A decisão foi tomada pelo presidente do órgão, Gabriel Galípolo e não há prazo para o fim da investigação por parte da corregedoria, que tem autonomia para conduzir o caso. O objetivo da medida é tentar entender o que aconteceu com o Master e como o Banco Central pode reforçar a sua governança interna de fiscalização.
O ex-diretor de Fiscalização do banco, Paulo Sérgio Neves de Souza, que comandou a diretoria de 2019 a 2023, foi afastado do cargo por decisão de Galípolo uma semana depois da liquidação. Posteriormente, ele pediu para sair do cargo.
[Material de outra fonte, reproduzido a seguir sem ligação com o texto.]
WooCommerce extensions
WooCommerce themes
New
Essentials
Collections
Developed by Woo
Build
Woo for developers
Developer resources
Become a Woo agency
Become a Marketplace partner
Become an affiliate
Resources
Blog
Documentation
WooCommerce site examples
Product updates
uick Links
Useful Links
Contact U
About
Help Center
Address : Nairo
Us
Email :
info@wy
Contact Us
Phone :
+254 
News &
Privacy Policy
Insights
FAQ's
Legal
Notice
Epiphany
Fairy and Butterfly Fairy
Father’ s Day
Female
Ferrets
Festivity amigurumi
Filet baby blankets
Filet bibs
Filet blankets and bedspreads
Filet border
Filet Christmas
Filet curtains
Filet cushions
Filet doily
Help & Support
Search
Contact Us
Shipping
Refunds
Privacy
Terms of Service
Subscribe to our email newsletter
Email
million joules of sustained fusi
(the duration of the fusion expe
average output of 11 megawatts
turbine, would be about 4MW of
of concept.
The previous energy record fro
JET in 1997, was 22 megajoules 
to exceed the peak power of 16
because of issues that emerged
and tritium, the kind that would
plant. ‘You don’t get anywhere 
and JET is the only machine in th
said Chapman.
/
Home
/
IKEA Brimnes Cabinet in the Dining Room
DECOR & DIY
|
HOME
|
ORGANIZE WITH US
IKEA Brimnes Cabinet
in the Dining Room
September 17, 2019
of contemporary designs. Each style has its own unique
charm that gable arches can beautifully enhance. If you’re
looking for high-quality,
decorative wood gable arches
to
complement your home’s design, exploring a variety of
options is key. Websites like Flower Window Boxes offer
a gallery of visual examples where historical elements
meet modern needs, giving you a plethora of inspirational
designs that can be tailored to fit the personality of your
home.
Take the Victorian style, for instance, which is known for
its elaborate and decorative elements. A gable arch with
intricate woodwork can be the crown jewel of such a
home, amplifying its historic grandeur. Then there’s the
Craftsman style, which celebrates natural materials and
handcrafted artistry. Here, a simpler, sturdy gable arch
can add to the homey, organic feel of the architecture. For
O mesmo ocorreu com o chefe do departamento de Supervisão Bancária Belline Santana, responsável por assinar diversos ofícios e despachos do Banco Central enviados ao Ministério Público Federal relativos ao Master. Um destes documentos, em que ele diz que o BC não identificou indícios de irregularidades em transações de crédito consignado originadas pelo próprio Master, foi utilizada pela defesa de Daniel Vorcaro na Justiça.
O Banco Central, porém, afirmou que "a alternância de nomes em cargos comissionados é uma prática normal no âmbito da administração pública". Até o momento, não há acusações formais contra eles.